§ AIM OF THE TASK
The answer should consist of all the records, written out word for word.

↓

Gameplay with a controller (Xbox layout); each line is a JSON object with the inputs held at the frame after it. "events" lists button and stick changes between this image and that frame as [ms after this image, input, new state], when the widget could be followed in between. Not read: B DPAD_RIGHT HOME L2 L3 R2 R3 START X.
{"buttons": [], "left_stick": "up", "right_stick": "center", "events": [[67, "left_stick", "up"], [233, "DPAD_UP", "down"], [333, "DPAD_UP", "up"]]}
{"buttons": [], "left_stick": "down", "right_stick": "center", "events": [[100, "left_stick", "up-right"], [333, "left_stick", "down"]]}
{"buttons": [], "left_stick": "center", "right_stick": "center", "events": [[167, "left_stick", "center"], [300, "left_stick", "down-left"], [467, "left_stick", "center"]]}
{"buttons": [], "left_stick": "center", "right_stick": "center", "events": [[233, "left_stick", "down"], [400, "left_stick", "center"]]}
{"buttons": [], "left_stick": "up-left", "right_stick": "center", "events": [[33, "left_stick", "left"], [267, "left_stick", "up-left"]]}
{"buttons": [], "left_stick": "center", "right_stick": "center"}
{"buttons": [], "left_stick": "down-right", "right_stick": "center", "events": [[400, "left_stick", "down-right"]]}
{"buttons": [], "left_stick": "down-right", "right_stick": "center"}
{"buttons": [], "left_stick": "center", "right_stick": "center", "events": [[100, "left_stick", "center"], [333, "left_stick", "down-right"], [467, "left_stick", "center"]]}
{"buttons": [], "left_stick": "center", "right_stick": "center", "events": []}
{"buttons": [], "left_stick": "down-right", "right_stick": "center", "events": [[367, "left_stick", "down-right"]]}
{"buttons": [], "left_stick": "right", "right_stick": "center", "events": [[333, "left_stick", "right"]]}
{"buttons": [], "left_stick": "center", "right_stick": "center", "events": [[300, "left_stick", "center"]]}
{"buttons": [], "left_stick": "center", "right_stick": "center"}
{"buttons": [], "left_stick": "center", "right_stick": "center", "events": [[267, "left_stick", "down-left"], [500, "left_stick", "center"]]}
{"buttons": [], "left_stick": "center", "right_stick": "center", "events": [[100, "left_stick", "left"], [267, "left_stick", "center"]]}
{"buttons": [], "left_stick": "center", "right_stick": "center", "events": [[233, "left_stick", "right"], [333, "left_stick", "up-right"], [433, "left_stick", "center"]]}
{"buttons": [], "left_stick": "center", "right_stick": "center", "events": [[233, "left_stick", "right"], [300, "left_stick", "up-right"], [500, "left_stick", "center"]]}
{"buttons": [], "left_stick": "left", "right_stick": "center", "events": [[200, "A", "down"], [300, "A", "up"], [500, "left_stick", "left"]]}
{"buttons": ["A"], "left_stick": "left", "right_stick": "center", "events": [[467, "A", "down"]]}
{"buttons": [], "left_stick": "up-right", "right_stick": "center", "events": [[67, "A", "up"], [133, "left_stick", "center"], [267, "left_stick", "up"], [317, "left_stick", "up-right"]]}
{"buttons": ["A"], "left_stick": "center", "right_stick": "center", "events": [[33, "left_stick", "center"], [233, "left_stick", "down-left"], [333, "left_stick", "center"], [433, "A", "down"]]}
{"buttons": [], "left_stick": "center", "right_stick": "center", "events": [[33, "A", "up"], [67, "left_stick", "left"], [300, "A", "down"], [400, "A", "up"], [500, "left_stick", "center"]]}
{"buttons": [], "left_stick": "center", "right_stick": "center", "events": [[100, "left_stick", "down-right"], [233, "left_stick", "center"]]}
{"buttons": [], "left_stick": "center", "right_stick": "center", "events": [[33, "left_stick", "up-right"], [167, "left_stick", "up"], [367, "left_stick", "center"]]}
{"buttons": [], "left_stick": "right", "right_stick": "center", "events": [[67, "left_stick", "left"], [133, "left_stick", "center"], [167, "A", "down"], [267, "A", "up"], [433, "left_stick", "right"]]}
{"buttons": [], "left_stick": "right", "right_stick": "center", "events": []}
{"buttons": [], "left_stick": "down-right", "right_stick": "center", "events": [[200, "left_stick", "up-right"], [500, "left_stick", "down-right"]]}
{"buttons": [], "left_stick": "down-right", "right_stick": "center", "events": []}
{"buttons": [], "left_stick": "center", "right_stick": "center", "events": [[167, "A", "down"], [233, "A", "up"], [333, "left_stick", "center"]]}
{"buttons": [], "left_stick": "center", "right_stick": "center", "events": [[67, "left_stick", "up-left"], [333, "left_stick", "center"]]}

↑

§ PROBLEM SOLUTION
Gameplay with a controller (Xbox layout); each line is a JSON object with the inputs held at the frame after it. "events" lists button and stick changes between this image and that frame as [ms after this image, input, new state], when the widget could be followed in between. Not read: B DPAD_RIGHT HOME L2 L3 R2 R3 START X.
{"buttons": [], "left_stick": "up", "right_stick": "center", "events": [[67, "left_stick", "up"], [233, "DPAD_UP", "down"], [333, "DPAD_UP", "up"]]}
{"buttons": [], "left_stick": "down", "right_stick": "center", "events": [[100, "left_stick", "up-right"], [333, "left_stick", "down"]]}
{"buttons": [], "left_stick": "center", "right_stick": "center", "events": [[167, "left_stick", "center"], [300, "left_stick", "down-left"], [467, "left_stick", "center"]]}
{"buttons": [], "left_stick": "center", "right_stick": "center", "events": [[233, "left_stick", "down"], [400, "left_stick", "center"]]}
{"buttons": [], "left_stick": "up-left", "right_stick": "center", "events": [[33, "left_stick", "left"], [267, "left_stick", "up-left"]]}
{"buttons": [], "left_stick": "center", "right_stick": "center"}
{"buttons": [], "left_stick": "down-right", "right_stick": "center", "events": [[400, "left_stick", "down-right"]]}
{"buttons": [], "left_stick": "down-right", "right_stick": "center"}
{"buttons": [], "left_stick": "center", "right_stick": "center", "events": [[100, "left_stick", "center"], [333, "left_stick", "down-right"], [467, "left_stick", "center"]]}
{"buttons": [], "left_stick": "center", "right_stick": "center", "events": []}
{"buttons": [], "left_stick": "down-right", "right_stick": "center", "events": [[367, "left_stick", "down-right"]]}
{"buttons": [], "left_stick": "right", "right_stick": "center", "events": [[333, "left_stick", "right"]]}
{"buttons": [], "left_stick": "center", "right_stick": "center", "events": [[300, "left_stick", "center"]]}
{"buttons": [], "left_stick": "center", "right_stick": "center"}
{"buttons": [], "left_stick": "center", "right_stick": "center", "events": [[267, "left_stick", "down-left"], [500, "left_stick", "center"]]}
{"buttons": [], "left_stick": "center", "right_stick": "center", "events": [[100, "left_stick", "left"], [267, "left_stick", "center"]]}
{"buttons": [], "left_stick": "center", "right_stick": "center", "events": [[233, "left_stick", "right"], [333, "left_stick", "up-right"], [433, "left_stick", "center"]]}
{"buttons": [], "left_stick": "center", "right_stick": "center", "events": [[233, "left_stick", "right"], [300, "left_stick", "up-right"], [500, "left_stick", "center"]]}
{"buttons": [], "left_stick": "left", "right_stick": "center", "events": [[200, "A", "down"], [300, "A", "up"], [500, "left_stick", "left"]]}
{"buttons": ["A"], "left_stick": "left", "right_stick": "center", "events": [[467, "A", "down"]]}
{"buttons": [], "left_stick": "up-right", "right_stick": "center", "events": [[67, "A", "up"], [133, "left_stick", "center"], [267, "left_stick", "up"], [317, "left_stick", "up-right"]]}
{"buttons": ["A"], "left_stick": "center", "right_stick": "center", "events": [[33, "left_stick", "center"], [233, "left_stick", "down-left"], [333, "left_stick", "center"], [433, "A", "down"]]}
{"buttons": [], "left_stick": "center", "right_stick": "center", "events": [[33, "A", "up"], [67, "left_stick", "left"], [300, "A", "down"], [400, "A", "up"], [500, "left_stick", "center"]]}
{"buttons": [], "left_stick": "center", "right_stick": "center", "events": [[100, "left_stick", "down-right"], [233, "left_stick", "center"]]}
{"buttons": [], "left_stick": "center", "right_stick": "center", "events": [[33, "left_stick", "up-right"], [167, "left_stick", "up"], [367, "left_stick", "center"]]}
{"buttons": [], "left_stick": "right", "right_stick": "center", "events": [[67, "left_stick", "left"], [133, "left_stick", "center"], [167, "A", "down"], [267, "A", "up"], [433, "left_stick", "right"]]}
{"buttons": [], "left_stick": "right", "right_stick": "center", "events": []}
{"buttons": [], "left_stick": "down-right", "right_stick": "center", "events": [[200, "left_stick", "up-right"], [500, "left_stick", "down-right"]]}
{"buttons": [], "left_stick": "down-right", "right_stick": "center", "events": []}
{"buttons": [], "left_stick": "center", "right_stick": "center", "events": [[167, "A", "down"], [233, "A", "up"], [333, "left_stick", "center"]]}
{"buttons": [], "left_stick": "center", "right_stick": "center", "events": [[67, "left_stick", "up-left"], [333, "left_stick", "center"]]}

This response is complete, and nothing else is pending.